Material shown ::

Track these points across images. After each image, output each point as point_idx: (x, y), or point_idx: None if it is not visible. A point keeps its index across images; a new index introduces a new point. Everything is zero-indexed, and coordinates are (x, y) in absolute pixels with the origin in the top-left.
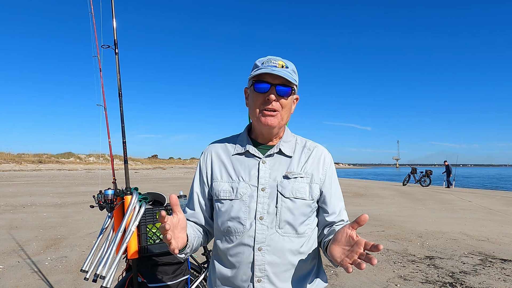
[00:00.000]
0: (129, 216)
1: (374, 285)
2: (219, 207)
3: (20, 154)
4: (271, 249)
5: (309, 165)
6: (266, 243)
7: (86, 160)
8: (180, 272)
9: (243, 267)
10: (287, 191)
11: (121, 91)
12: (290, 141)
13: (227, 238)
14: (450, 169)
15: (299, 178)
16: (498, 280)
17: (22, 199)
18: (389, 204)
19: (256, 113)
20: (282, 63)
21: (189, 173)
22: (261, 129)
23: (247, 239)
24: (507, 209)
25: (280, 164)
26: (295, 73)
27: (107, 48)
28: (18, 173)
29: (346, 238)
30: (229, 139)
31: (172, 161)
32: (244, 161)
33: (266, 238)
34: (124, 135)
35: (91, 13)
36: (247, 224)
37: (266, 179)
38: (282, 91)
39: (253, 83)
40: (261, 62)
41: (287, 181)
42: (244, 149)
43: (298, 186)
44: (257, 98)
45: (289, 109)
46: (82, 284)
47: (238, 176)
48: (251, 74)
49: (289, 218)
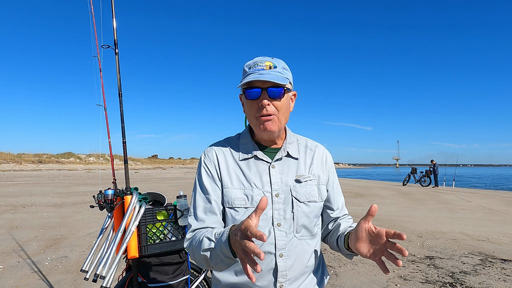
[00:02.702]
0: (129, 216)
1: (374, 285)
2: (233, 215)
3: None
4: (292, 254)
5: (315, 166)
6: (287, 249)
7: (86, 160)
8: (180, 272)
9: (264, 274)
10: (301, 196)
11: (121, 91)
12: (294, 142)
13: None
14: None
15: (309, 181)
16: (498, 280)
17: (22, 199)
18: (389, 204)
19: (253, 121)
20: (269, 63)
21: (189, 173)
22: (262, 135)
23: (267, 246)
24: (507, 209)
25: (289, 167)
26: (286, 70)
27: (107, 48)
28: (18, 173)
29: (367, 233)
30: (230, 142)
31: (172, 161)
32: (253, 166)
33: (286, 244)
34: (124, 135)
35: (91, 13)
36: (265, 231)
37: (278, 184)
38: (274, 93)
39: (244, 90)
40: (248, 67)
41: (299, 185)
42: (252, 153)
43: (310, 189)
44: (251, 106)
45: (286, 109)
46: (82, 284)
47: (250, 182)
48: (240, 83)
49: (305, 222)
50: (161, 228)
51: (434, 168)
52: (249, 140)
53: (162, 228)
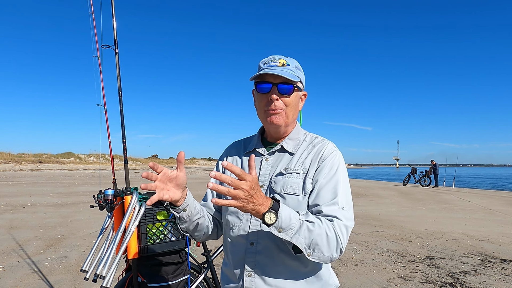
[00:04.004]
0: (129, 216)
1: (374, 285)
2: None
3: (20, 154)
4: (263, 244)
5: (308, 160)
6: (258, 238)
7: (86, 160)
8: (180, 272)
9: (236, 261)
10: (278, 187)
11: (121, 91)
12: (297, 139)
13: (227, 232)
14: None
15: (294, 174)
16: (498, 280)
17: (22, 199)
18: (389, 204)
19: (262, 115)
20: (283, 61)
21: (189, 173)
22: (269, 128)
23: (242, 233)
24: (507, 209)
25: (282, 161)
26: (299, 70)
27: (107, 48)
28: (18, 173)
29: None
30: (247, 138)
31: (172, 161)
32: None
33: (258, 233)
34: (124, 135)
35: (91, 13)
36: (243, 219)
37: (266, 176)
38: (284, 90)
39: (256, 84)
40: (263, 62)
41: (281, 177)
42: (253, 147)
43: (291, 181)
44: (261, 99)
45: (294, 106)
46: (82, 284)
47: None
48: (253, 76)
49: None
50: (161, 228)
51: (434, 168)
52: (257, 136)
53: (162, 228)
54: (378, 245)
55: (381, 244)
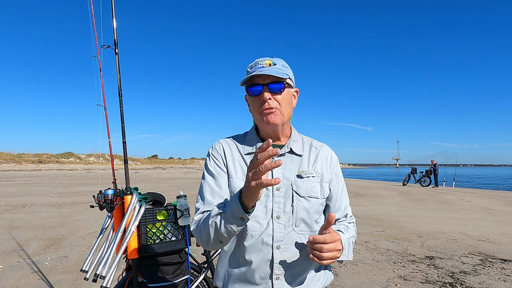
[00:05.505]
0: (129, 216)
1: (374, 285)
2: None
3: (20, 154)
4: (289, 247)
5: (319, 164)
6: (284, 241)
7: (86, 160)
8: (180, 272)
9: (261, 265)
10: (302, 190)
11: (121, 91)
12: (298, 140)
13: (243, 236)
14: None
15: (311, 178)
16: (498, 280)
17: (22, 199)
18: (389, 204)
19: (257, 117)
20: (269, 62)
21: (189, 173)
22: (267, 129)
23: (265, 237)
24: (507, 209)
25: (292, 163)
26: (286, 67)
27: (107, 48)
28: (18, 173)
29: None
30: (236, 138)
31: (172, 161)
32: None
33: (284, 237)
34: (124, 135)
35: (91, 13)
36: (264, 223)
37: (281, 178)
38: (274, 89)
39: (246, 88)
40: (250, 67)
41: (301, 180)
42: (256, 147)
43: (311, 185)
44: (255, 102)
45: (288, 103)
46: (82, 284)
47: None
48: (242, 80)
49: (304, 217)
50: (161, 228)
51: (434, 168)
52: (255, 136)
53: (162, 228)
54: (378, 245)
55: (381, 244)
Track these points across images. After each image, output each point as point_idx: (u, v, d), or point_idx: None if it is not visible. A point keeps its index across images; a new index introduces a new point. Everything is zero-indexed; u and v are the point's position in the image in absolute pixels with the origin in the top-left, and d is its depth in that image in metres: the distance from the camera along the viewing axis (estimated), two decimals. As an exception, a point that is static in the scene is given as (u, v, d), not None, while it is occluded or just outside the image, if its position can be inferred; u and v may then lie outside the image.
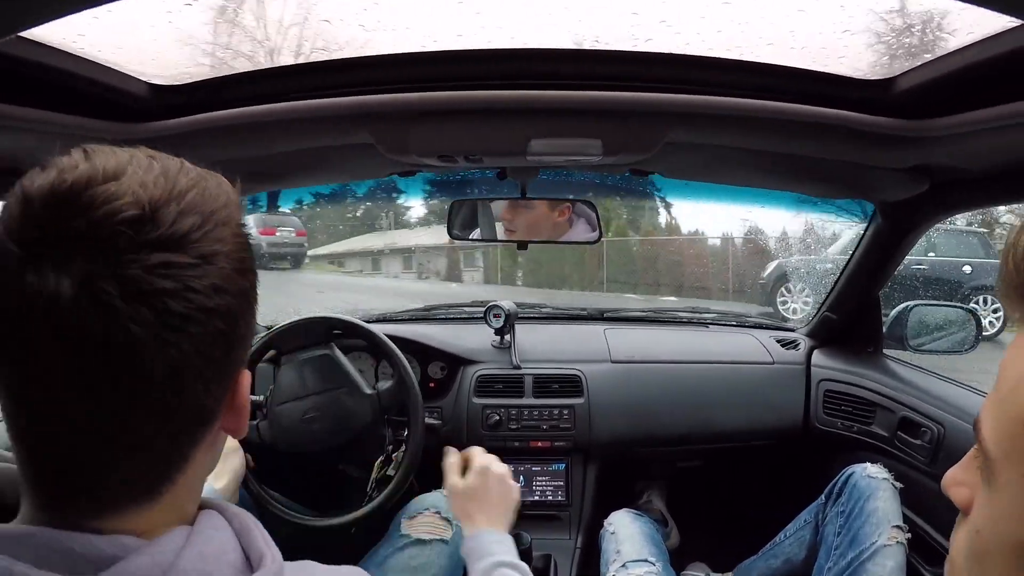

What you should do :: Above are the records; copy each line from them that includes the string "these".

Output for this exercise ::
Track these points across images. After each image, output each point as point_idx: (x, y), or point_idx: None if it is not visible. A point keeps its index across images; a new index introduces a new point. Everything is zero-indexed, and coordinates are (x, y) in absolute pixels with the origin in the top-left.
Track these points across images. After each image, output each point as point_idx: (u, v, d), or point_idx: None if it is not visible. A point keeps its index across images; a new index introduces a new point. Everything is zero-indexed; u and v are the point's position in the image in absolute pixels with the origin in the top-left, and d is its depth in that image in metres: the distance from the camera along the viewing axis (estimated), two decimals. As an exception, a point that is static in the scene is given as (u, v, d), not None, while it is occluded or just outside the image, if its position can be inferred; u and v may then lie outside the image.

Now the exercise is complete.